Camembert

Deux ans après, le projet de compromis sur l’AOP est rejeté


AFP le 31/01/2020 à 15:05

Les professionnels du camembert de Normandie ont finalement rejeté en assemblée générale un projet de compromis proposé il y a deux ans pour tenter de régler la guerre des deux camemberts pesant depuis des décennies sur la célèbre appellation fromagère, ont-ils indiqué vendredi.

L’assemblée générale « a rejeté à 53 % le nouveau cahier des charges » proposé, un compromis entre industriels utilisant le lait pasteurisé et fabricants traditionnels au lait cru, visant à créer « une grande AOP normande », a précisé Patrick Mercier, président de l’association de défense et de gestion de l’AOP Camembert de Normandie, dans un communiqué.

Le projet d’accord, bouclé en février 2018 sous l’égide de l’Institut national des appellations et origines (INAO), aurait accordé à partir de 2021 la dénomination « camembert AOP de Normandie » à tout fromage, y compris les industriels au lait pasteurisé, fabriqués dans une zone définie en Normandie.

En échange, les industriels avaient dû accepter un renforcement des contraintes de production, notamment l’obligation pour les producteurs d’avoir plus de vaches normandes dans leurs troupeaux de vaches laitières. Il prévoyait aussi la création d’une sous catégorie plus exigeante « véritable camembert de Normandie » au lait cru et moulée à la louche.

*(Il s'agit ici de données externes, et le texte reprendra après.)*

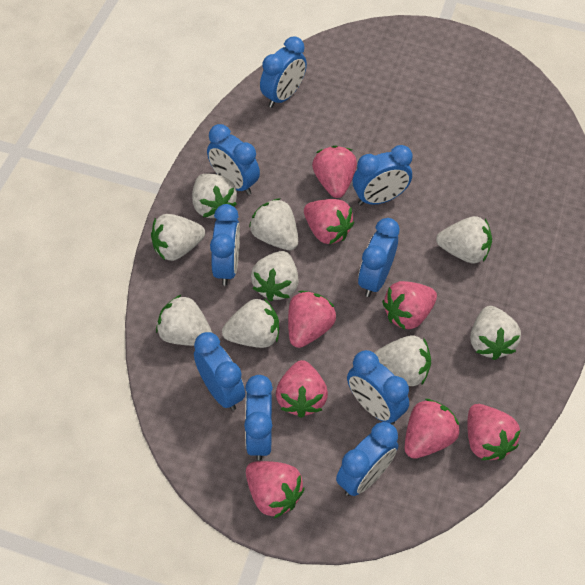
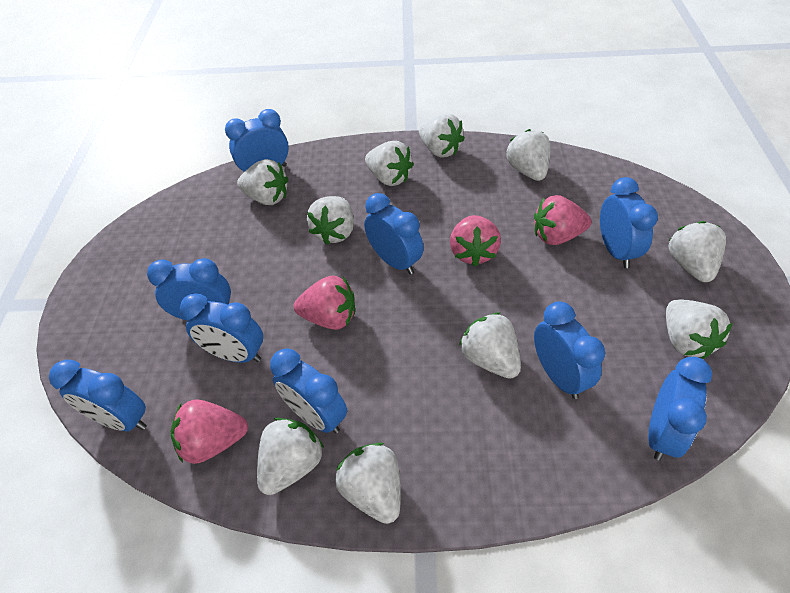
pink strawberry: [246,461,305,518] [276,360,328,418] [288,291,336,348] [304,199,354,244] [312,146,357,198] [382,281,437,330] [405,399,459,459] [467,404,520,460] = 8 -> [171,399,248,464] [294,275,355,330] [450,215,501,267] [534,195,592,245] = 4
white strawberry: [151,214,205,261] [156,294,212,346] [192,173,237,218] [222,298,279,348] [249,198,298,250] [251,251,298,301] [375,335,431,386] [436,216,492,264] [470,306,521,360] = 9 -> [237,159,288,205] [257,418,324,495] [307,196,354,245] [335,443,401,524] [365,141,414,186] [419,114,465,157] [459,312,521,379] [506,129,551,181] [666,299,733,359] [668,221,726,282] = 10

Outre les levées de boucliers de grands chefs cuisiniers, de gastronomes attachés au lait cru, et d’élus, l’opposition du Comité national des appellations d’origine laitière (CNAOL) a aussi pesé lourd. Celui-ci a dénoncé une « homogénéisation inacceptable » d’un produit lié au terroir et aux saisons comme un AOP.

« 75 % des fromages AOP français sont au lait cru, mais ce n’est pas la pasteurisation du lait en tant que telle que nous contestons, car elle s’explique par l’histoire française (Pasteur..) et nous l’acceptons. Ce que nous contestons c’est une dérive sur le plan des technologies utilisées par certains industriels du fromage qui jusqu’à présent n’avaient pas droit à la classification AOP et qui pourront désormais y avoir accès » avait expliqué à l’AFP Michel Lacoste, président de la CNAOL, au printemps dernier.

« Ils utilisent des procédés comme les « coagulateurs de lait », des machines qui standardisent le lait, qui sera le même du 1er janvier au 31 décembre quelle que soit la race de la vache qui l’a produit, son alimentation et même la saison. Or, le principe même d’un fromage AOP est qu’il est issu d’un lait qui est un produit vivant, issu d’un terroir, auquel on doit s’adapter pour fabriquer le fromage » avait-il ajouté, craignant une contagion aux autres AOP.

Le CNAOL représente les 51 appellations d’origine protégées laitières françaises (46 fromages, trois beurres et deux crèmes), soit 1,9 milliard d’euros de chiffre d’affaires, 18 000 producteurs de lait, et 382 établissements de transformation.

Dans un communiqué, l’association « fromages de terroirs » s’est félicitée de cette décision. « Le principe de qualité a tenu bon face aux desiderata toujours plus nombreux des géants laitiers, c’est la victoire du goût et une très bonne nouvelle pour toutes les AOP européennes », indique sa responsable Véronique Richez-Lerouge.